--- ENTRIES PROVIDED Enclosed Below ---

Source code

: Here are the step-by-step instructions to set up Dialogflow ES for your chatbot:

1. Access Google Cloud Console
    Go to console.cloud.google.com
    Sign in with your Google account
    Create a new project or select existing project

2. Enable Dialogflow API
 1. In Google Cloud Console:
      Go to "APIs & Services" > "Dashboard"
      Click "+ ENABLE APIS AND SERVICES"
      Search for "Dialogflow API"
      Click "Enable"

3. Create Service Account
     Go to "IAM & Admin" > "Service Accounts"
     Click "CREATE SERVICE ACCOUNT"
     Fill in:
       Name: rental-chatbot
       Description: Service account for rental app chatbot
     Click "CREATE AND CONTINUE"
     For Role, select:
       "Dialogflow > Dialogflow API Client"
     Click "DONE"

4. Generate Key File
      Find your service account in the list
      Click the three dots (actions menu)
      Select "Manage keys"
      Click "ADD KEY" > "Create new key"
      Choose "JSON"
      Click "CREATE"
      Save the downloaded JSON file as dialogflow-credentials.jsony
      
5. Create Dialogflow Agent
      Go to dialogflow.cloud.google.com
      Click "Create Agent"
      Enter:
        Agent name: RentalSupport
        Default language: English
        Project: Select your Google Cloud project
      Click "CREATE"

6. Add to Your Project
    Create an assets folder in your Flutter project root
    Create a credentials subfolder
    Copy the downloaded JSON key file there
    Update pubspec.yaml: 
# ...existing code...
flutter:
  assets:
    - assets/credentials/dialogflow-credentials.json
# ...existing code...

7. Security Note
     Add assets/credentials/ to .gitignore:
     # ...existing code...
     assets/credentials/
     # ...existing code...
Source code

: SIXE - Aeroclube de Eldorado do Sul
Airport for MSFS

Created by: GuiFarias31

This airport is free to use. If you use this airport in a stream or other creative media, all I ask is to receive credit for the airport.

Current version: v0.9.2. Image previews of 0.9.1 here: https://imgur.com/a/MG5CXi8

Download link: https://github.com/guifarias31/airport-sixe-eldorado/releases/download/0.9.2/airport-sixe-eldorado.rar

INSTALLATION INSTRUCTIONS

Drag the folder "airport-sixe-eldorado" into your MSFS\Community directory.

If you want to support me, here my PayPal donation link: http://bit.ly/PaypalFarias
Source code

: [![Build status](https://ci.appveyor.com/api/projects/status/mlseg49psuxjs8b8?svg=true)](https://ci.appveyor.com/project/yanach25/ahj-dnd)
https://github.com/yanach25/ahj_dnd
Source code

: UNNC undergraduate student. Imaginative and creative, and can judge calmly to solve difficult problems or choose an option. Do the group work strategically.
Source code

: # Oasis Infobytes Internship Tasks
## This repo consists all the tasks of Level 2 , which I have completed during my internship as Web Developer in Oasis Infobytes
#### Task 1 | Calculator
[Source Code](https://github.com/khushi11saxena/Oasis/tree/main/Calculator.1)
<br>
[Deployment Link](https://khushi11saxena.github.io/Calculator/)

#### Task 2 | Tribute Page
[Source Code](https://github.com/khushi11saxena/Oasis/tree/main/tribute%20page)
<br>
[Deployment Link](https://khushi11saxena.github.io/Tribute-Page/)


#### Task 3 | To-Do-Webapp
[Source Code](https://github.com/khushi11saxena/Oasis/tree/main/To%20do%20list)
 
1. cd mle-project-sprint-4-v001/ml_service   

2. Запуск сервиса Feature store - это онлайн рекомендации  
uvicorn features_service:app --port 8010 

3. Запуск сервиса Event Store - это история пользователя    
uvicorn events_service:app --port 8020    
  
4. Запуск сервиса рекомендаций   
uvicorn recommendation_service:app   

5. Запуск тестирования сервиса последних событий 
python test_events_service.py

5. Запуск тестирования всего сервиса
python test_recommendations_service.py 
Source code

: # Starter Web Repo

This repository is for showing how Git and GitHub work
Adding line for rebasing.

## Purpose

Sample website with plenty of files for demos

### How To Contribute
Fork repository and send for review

--- End of Enclosed ENTRIES PROVIDED ---

| ASSIGNED TASK |
All of the data above should be set down again exactly.

| ANSWER SECTION |
Source code

: Here are the step-by-step instructions to set up Dialogflow ES for your chatbot:

1. Access Google Cloud Console
    Go to console.cloud.google.com
    Sign in with your Google account
    Create a new project or select existing project

2. Enable Dialogflow API
 1. In Google Cloud Console:
      Go to "APIs & Services" > "Dashboard"
      Click "+ ENABLE APIS AND SERVICES"
      Search for "Dialogflow API"
      Click "Enable"

3. Create Service Account
     Go to "IAM & Admin" > "Service Accounts"
     Click "CREATE SERVICE ACCOUNT"
     Fill in:
       Name: rental-chatbot
       Description: Service account for rental app chatbot
     Click "CREATE AND CONTINUE"
     For Role, select:
       "Dialogflow > Dialogflow API Client"
     Click "DONE"

4. Generate Key File
      Find your service account in the list
      Click the three dots (actions menu)
      Select "Manage keys"
      Click "ADD KEY" > "Create new key"
      Choose "JSON"
      Click "CREATE"
      Save the downloaded JSON file as dialogflow-credentials.jsony
      
5. Create Dialogflow Agent
      Go to dialogflow.cloud.google.com
      Click "Create Agent"
      Enter:
        Agent name: RentalSupport
        Default language: English
        Project: Select your Google Cloud project
      Click "CREATE"

6. Add to Your Project
    Create an assets folder in your Flutter project root
    Create a credentials subfolder
    Copy the downloaded JSON key file there
    Update pubspec.yaml: 
# ...existing code...
flutter:
  assets:
    - assets/credentials/dialogflow-credentials.json
# ...existing code...

7. Security Note
     Add assets/credentials/ to .gitignore:
     # ...existing code...
     assets/credentials/
     # ...existing code...
Source code

: SIXE - Aeroclube de Eldorado do Sul
Airport for MSFS

Created by: GuiFarias31

This airport is free to use. If you use this airport in a stream or other creative media, all I ask is to receive credit for the airport.

Current version: v0.9.2. Image previews of 0.9.1 here: https://imgur.com/a/MG5CXi8

Download link: https://github.com/guifarias31/airport-sixe-eldorado/releases/download/0.9.2/airport-sixe-eldorado.rar

INSTALLATION INSTRUCTIONS

Drag the folder "airport-sixe-eldorado" into your MSFS\Community directory.

If you want to support me, here my PayPal donation link: http://bit.ly/PaypalFarias
Source code

: [![Build status](https://ci.appveyor.com/api/projects/status/mlseg49psuxjs8b8?svg=true)](https://ci.appveyor.com/project/yanach25/ahj-dnd)
https://github.com/yanach25/ahj_dnd
Source code

: UNNC undergraduate student. Imaginative and creative, and can judge calmly to solve difficult problems or choose an option. Do the group work strategically.
Source code

: # Oasis Infobytes Internship Tasks
## This repo consists all the tasks of Level 2 , which I have completed during my internship as Web Developer in Oasis Infobytes
#### Task 1 | Calculator
[Source Code](https://github.com/khushi11saxena/Oasis/tree/main/Calculator.1)
<br>
[Deployment Link](https://khushi11saxena.github.io/Calculator/)

#### Task 2 | Tribute Page
[Source Code](https://github.com/khushi11saxena/Oasis/tree/main/tribute%20page)
<br>
[Deployment Link](https://khushi11saxena.github.io/Tribute-Page/)


#### Task 3 | To-Do-Webapp
[Source Code](https://github.com/khushi11saxena/Oasis/tree/main/To%20do%20list)
 
1. cd mle-project-sprint-4-v001/ml_service   

2. Запуск сервиса Feature store - это онлайн рекомендации  
uvicorn features_service:app --port 8010 

3. Запуск сервиса Event Store - это история пользователя    
uvicorn events_service:app --port 8020    
  
4. Запуск сервиса рекомендаций   
uvicorn recommendation_service:app   

5. Запуск тестирования сервиса последних событий 
python test_events_service.py

5. Запуск тестирования всего сервиса
python test_recommendations_service.py 
Source code

: # Starter Web Repo

This repository is for showing how Git and GitHub work
Adding line for rebasing.

## Purpose

Sample website with plenty of files for demos

### How To Contribute
Fork repository and send for review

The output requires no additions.